Data records section start

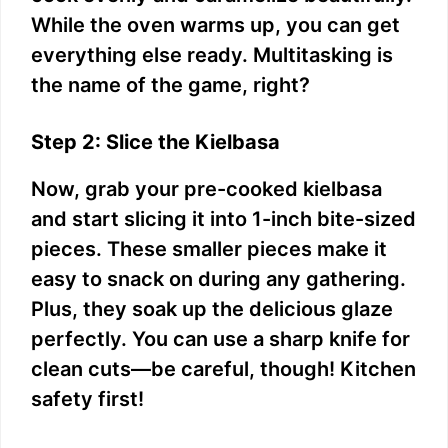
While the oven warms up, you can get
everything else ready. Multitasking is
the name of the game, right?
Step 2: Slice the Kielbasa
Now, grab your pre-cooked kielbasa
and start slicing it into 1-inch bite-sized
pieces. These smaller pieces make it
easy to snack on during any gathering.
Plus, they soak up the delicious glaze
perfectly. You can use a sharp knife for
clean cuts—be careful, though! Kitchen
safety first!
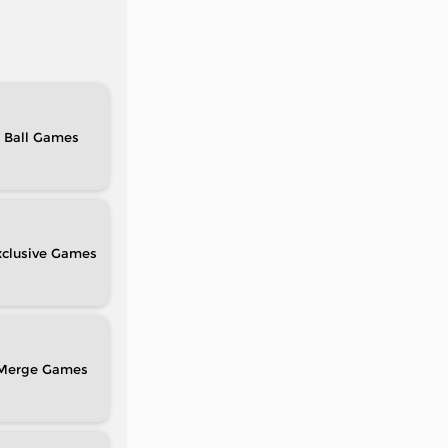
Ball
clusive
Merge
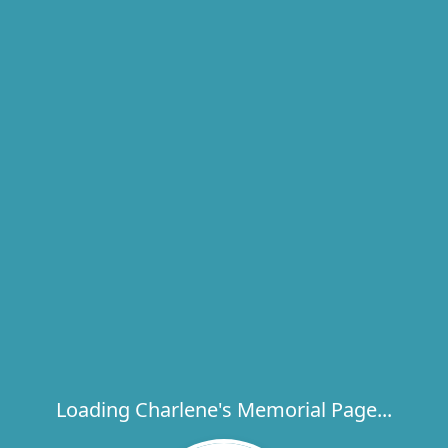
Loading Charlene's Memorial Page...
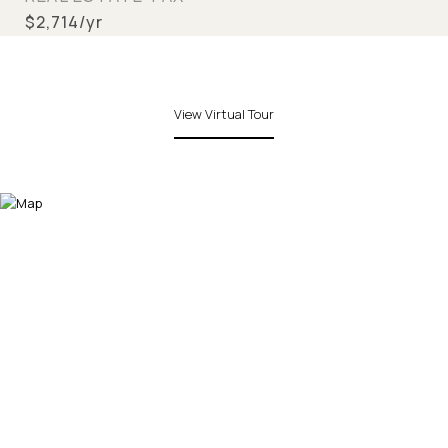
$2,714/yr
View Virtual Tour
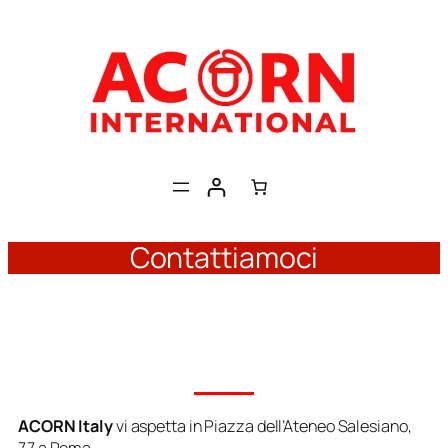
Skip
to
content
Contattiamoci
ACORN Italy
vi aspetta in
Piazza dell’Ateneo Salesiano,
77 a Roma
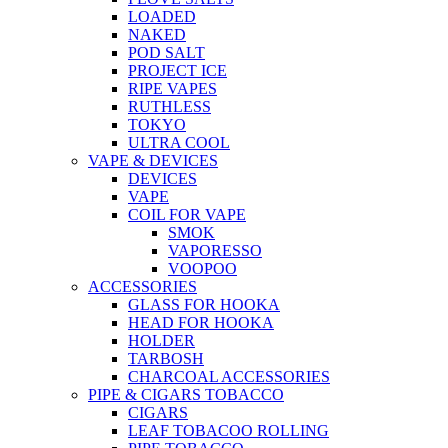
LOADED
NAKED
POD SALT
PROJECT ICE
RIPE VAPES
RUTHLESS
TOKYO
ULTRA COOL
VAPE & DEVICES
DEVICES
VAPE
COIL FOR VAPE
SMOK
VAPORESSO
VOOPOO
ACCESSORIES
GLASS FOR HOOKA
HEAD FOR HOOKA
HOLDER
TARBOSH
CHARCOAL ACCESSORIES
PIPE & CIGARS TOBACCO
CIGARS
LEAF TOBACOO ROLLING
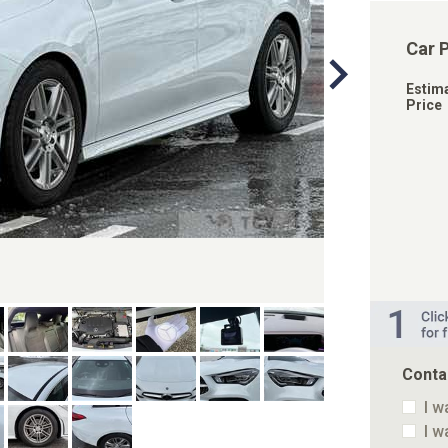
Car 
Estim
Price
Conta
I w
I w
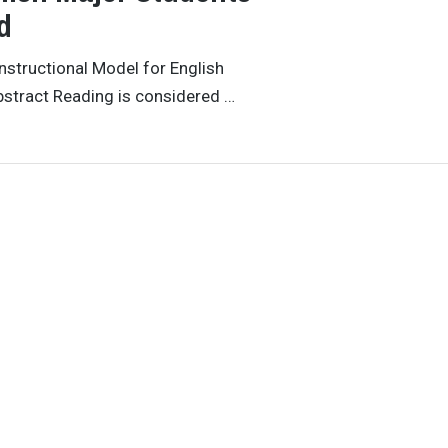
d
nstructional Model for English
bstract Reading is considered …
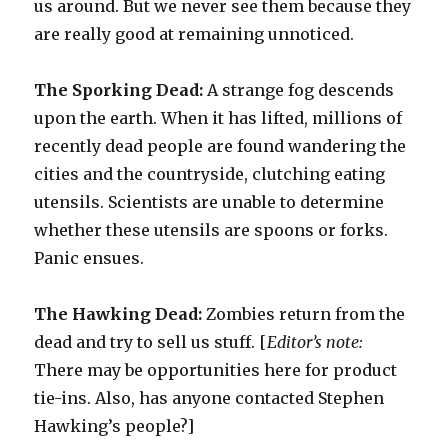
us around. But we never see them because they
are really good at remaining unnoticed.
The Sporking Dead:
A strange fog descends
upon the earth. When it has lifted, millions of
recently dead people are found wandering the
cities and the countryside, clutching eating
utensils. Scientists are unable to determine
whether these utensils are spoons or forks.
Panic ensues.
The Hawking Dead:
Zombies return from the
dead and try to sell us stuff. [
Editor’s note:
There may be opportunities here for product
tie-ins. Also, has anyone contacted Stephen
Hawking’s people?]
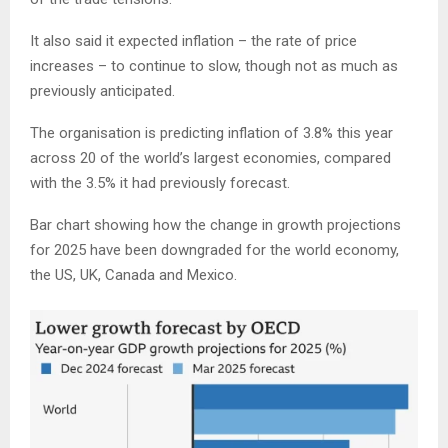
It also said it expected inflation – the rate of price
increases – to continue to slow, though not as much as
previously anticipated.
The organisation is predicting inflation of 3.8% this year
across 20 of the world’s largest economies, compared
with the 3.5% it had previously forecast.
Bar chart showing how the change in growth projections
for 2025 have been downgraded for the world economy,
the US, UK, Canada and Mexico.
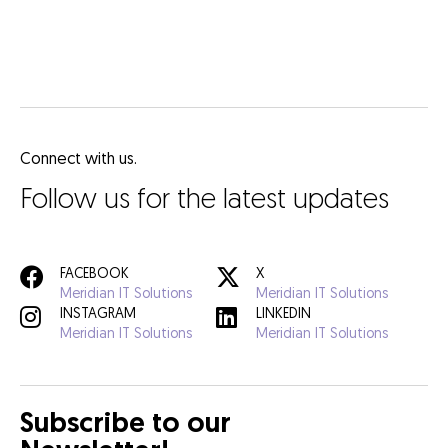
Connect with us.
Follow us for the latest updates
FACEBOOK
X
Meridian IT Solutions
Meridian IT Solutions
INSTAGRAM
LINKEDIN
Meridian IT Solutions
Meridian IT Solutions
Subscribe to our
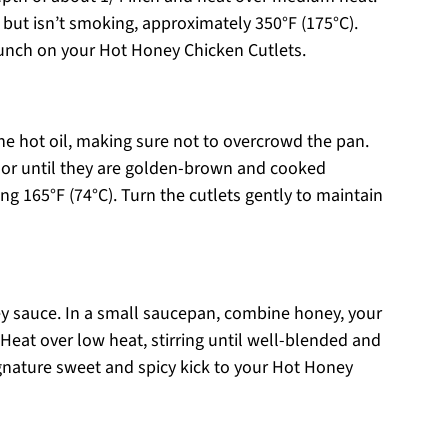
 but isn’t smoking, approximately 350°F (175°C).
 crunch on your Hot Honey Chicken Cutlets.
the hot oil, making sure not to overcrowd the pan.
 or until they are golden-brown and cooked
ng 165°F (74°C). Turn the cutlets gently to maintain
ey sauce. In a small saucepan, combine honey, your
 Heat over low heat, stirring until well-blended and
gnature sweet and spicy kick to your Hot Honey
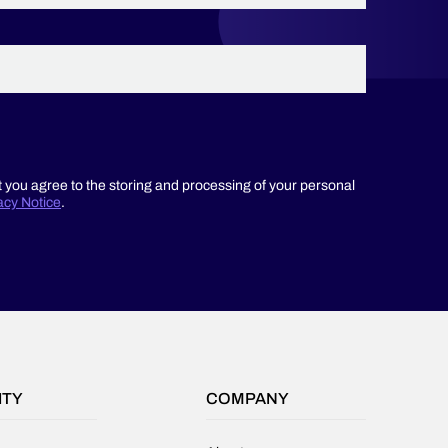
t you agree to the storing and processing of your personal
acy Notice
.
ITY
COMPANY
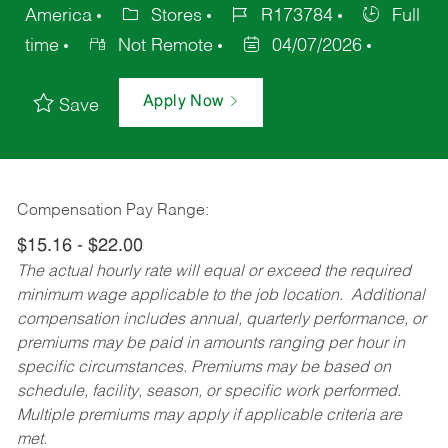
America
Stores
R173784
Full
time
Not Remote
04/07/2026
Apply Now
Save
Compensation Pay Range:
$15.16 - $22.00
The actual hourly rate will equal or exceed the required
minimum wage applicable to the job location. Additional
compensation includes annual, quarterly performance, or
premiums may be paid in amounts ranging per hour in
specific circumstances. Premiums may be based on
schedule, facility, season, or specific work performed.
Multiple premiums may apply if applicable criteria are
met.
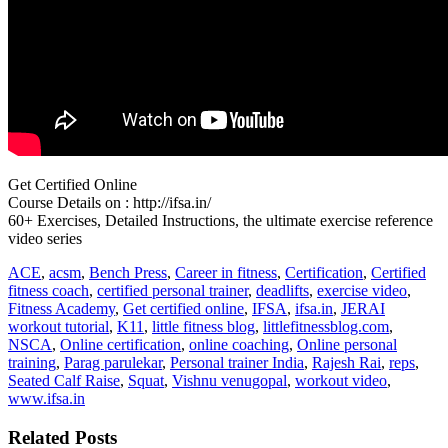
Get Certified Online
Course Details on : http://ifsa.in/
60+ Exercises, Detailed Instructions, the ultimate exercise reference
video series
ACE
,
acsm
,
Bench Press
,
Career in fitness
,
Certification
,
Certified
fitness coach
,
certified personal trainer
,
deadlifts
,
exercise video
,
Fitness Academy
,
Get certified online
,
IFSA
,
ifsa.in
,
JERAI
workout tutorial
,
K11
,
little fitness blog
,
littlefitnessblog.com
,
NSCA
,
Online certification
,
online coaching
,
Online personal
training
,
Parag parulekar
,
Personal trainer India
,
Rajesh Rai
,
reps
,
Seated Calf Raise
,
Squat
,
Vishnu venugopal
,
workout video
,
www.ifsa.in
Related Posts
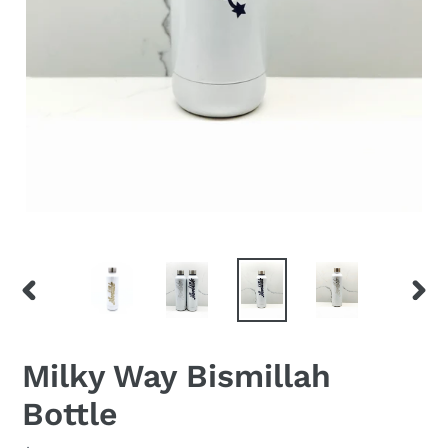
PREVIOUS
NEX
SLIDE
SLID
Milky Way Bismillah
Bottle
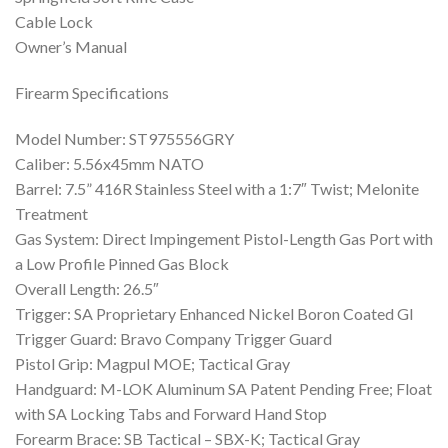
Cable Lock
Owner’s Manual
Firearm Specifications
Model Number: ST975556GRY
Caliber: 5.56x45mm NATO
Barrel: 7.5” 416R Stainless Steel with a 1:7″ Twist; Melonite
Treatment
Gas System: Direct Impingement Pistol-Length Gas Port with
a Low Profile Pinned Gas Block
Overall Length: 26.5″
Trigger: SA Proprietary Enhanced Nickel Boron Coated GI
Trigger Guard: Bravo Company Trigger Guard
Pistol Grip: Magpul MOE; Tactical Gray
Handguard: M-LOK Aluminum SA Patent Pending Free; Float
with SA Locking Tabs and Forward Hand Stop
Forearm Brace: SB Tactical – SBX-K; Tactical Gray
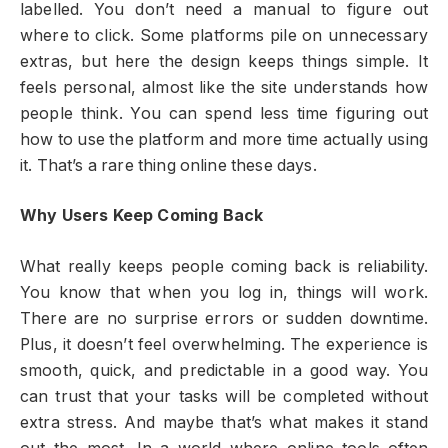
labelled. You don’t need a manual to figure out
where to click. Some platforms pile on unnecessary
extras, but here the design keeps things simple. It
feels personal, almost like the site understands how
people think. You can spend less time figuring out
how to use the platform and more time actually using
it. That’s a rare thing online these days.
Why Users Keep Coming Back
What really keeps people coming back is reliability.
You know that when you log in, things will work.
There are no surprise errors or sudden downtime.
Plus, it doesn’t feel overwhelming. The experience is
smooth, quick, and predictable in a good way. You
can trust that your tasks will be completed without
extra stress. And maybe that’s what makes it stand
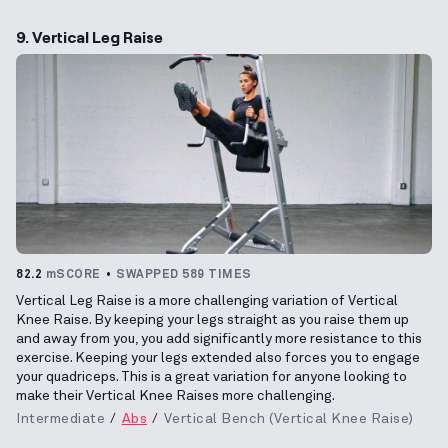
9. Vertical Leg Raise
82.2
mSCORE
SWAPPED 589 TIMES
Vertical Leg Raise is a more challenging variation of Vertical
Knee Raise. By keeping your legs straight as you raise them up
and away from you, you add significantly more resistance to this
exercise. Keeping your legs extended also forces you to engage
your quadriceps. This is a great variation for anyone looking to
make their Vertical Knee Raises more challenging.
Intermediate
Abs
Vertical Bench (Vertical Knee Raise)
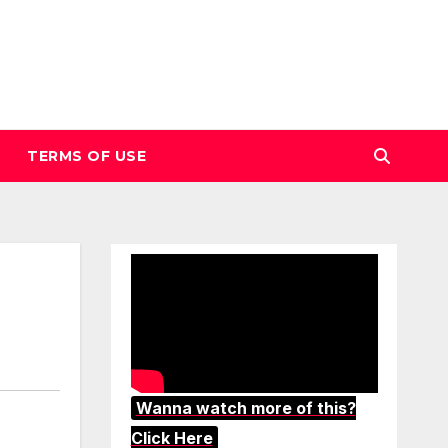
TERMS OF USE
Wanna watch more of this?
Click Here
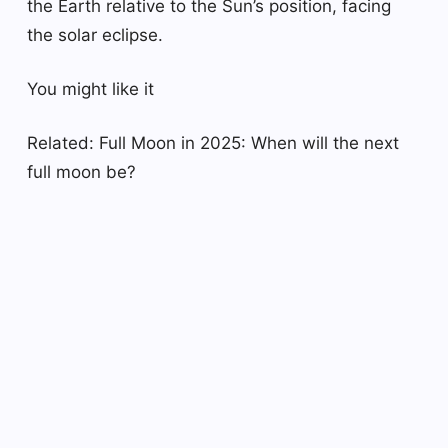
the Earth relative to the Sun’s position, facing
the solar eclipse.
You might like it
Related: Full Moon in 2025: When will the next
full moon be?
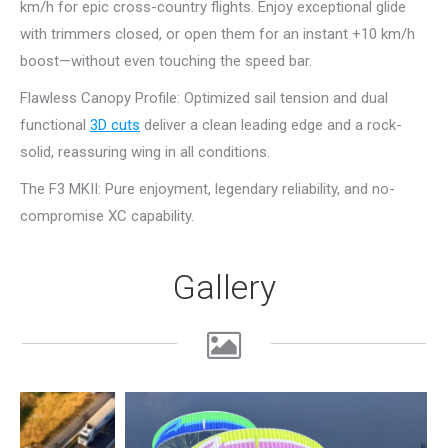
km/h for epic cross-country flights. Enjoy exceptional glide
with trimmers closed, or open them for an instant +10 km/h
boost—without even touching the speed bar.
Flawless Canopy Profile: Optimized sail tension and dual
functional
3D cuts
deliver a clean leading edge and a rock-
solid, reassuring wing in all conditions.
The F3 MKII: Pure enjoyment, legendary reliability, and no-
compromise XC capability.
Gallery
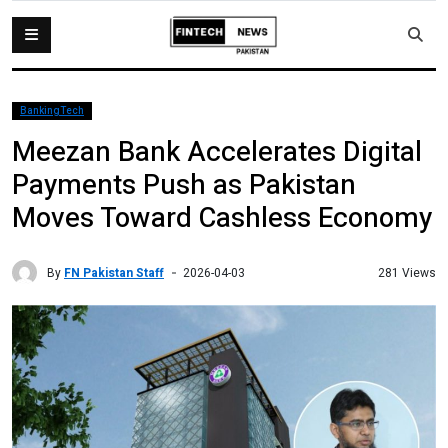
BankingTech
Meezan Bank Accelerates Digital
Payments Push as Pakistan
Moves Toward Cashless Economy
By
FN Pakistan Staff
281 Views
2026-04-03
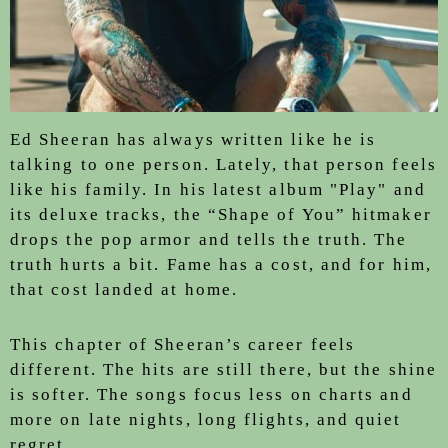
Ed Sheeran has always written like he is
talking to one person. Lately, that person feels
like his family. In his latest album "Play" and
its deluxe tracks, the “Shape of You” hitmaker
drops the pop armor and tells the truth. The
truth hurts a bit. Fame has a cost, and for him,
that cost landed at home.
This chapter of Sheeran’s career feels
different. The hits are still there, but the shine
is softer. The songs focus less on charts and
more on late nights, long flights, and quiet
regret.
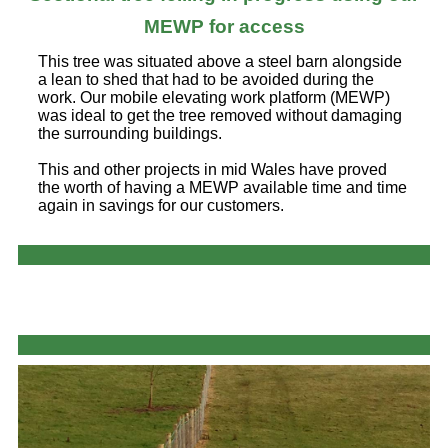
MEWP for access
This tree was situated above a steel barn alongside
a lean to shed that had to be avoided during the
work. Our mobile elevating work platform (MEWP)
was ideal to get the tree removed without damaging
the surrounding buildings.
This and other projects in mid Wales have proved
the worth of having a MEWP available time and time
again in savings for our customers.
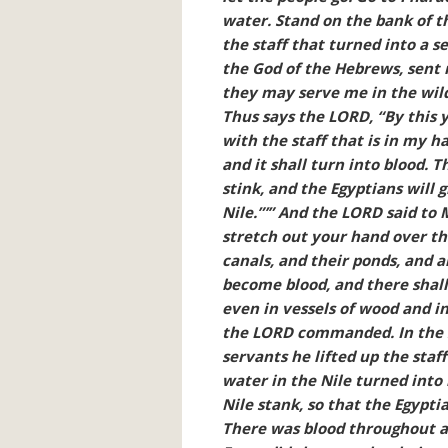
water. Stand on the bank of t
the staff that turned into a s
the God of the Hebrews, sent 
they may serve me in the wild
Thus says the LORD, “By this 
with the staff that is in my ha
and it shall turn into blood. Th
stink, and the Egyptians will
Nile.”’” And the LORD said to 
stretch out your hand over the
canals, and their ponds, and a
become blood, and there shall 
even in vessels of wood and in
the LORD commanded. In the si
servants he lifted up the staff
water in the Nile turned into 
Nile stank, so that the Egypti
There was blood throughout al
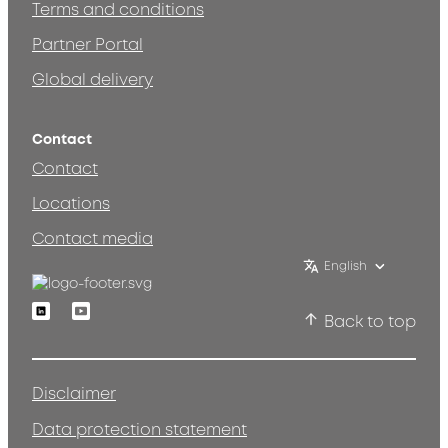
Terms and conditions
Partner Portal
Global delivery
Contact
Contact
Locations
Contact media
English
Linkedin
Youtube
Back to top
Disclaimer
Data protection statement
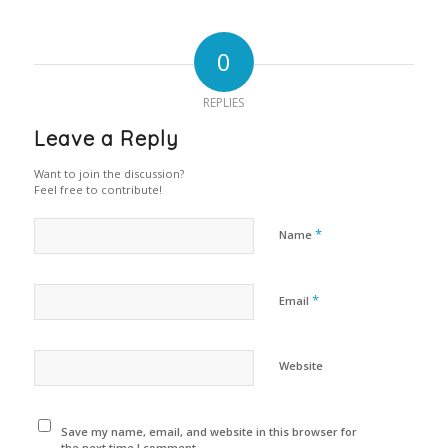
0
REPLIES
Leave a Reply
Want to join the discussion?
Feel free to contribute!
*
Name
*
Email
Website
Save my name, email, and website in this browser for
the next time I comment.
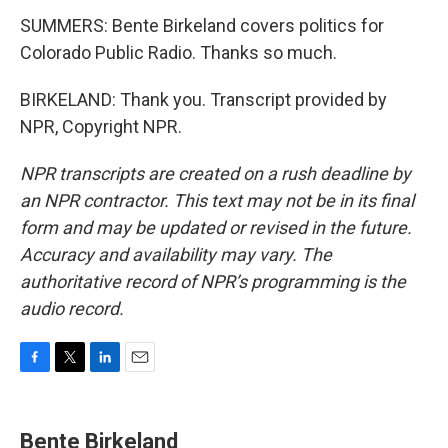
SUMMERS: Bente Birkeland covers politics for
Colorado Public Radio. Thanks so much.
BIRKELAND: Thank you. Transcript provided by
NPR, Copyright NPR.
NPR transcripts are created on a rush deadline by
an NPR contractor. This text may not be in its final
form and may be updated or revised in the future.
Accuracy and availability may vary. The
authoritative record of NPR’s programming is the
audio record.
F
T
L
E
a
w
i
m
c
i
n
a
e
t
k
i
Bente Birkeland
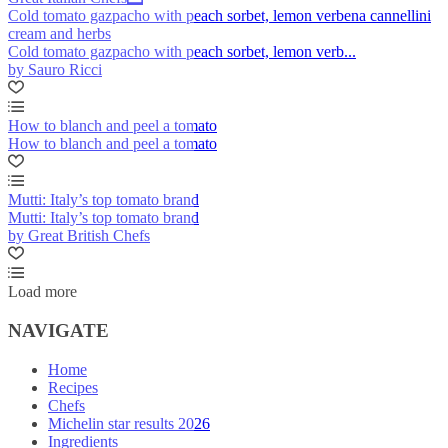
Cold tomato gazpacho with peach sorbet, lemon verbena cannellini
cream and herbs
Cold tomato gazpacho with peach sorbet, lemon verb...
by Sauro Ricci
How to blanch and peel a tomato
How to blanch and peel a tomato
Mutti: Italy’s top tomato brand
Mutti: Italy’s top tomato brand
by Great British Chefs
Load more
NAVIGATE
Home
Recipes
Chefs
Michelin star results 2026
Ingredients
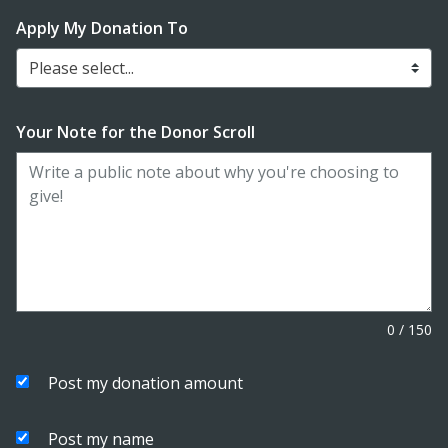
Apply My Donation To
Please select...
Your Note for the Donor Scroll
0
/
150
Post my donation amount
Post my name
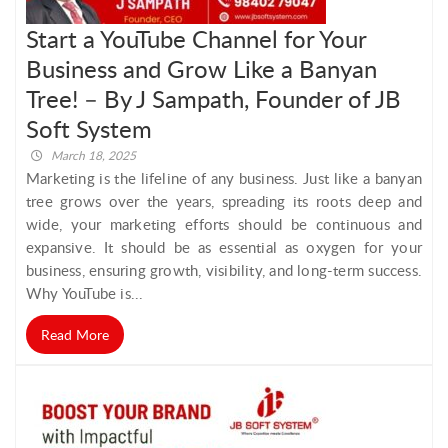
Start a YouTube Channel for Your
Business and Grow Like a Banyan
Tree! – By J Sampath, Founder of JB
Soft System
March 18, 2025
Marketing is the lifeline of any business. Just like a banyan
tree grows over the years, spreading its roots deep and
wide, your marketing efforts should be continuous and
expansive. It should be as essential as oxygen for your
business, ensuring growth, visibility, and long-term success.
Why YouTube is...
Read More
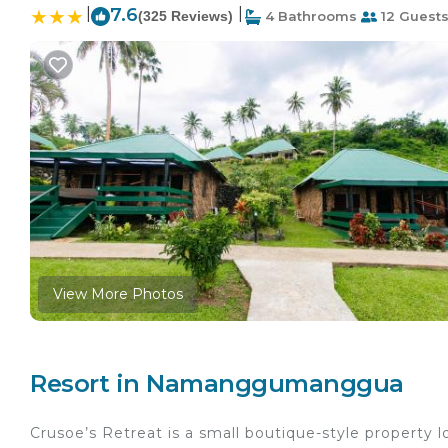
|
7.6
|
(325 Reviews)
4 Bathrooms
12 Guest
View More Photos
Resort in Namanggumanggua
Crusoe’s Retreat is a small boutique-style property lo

Data records section end

● **What to do**:
Set out the text of the material as a numbered list, from its beginning through the line that contains "Hawking’s people?]", inclusive. Skip blank lines and leave the pictures out.

● **Written answer**:
1. While the oven warms up, you can get
2. everything else ready. Multitasking is
3. the name of the game, right?
4. Step 2: Slice the Kielbasa
5. Now, grab your pre-cooked kielbasa
6. and start slicing it into 1-inch bite-sized
7. pieces. These smaller pieces make it
8. easy to snack on during any gathering.
9. Plus, they soak up the delicious glaze
10. perfectly. You can use a sharp knife for
11. clean cuts—be careful, though! Kitchen
12. safety first!
13. Ball
14. clusive
15. Merge
16. Loading Charlene's Memorial Page...
17. $2,714/yr
18. View Virtual Tour
19. Skip
20. to
21. content
22. Contattiamoci
23. ACORN Italy
24. vi aspetta in
25. Piazza dell’Ateneo Salesiano,
26. 77 a Roma
27. LOADED
28. NAKED
29. POD SALT
30. PROJECT ICE
31. RIPE VAPES
32. RUTHLESS
33. TOKYO
34. ULTRA COOL
35. VAPE & DEVICES
36. DEVICES
37. VAPE
38. COIL FOR VAPE
39. SMOK
40. VAPORESSO
41. VOOPOO
42. ACCESSORIES
43. GLASS FOR HOOKA
44. HEAD FOR HOOKA
45. HOLDER
46. TARBOSH
47. CHARCOAL ACCESSORIES
48. PIPE & CIGARS TOBACCO
49. CIGARS
50. LEAF TOBACOO ROLLING
51. Car 
52. Estim
53. Price
54. Conta
55. I w
56. I w
57. d
58. nstructional Model for English
59. bstract Reading is considered …
60. us around. But we never see them because they
61. are really good at remaining unnoticed.
62. The Sporking Dead:
63. A strange fog descends
64. upon the earth. When it has lifted, millions of
65. recently dead people are found wandering the
66. cities and the countryside, clutching eating
67. utensils. Scientists are unable to determine
68. whether these utensils are spoons or forks.
69. Panic ensues.
70. The Hawking Dead:
71. Zombies return from the
72. dead and try to sell us stuff. [
73. Editor’s note:
74. There may be opportunities here for product
75. tie-ins. Also, has anyone contacted Stephen
76. Hawking’s people?]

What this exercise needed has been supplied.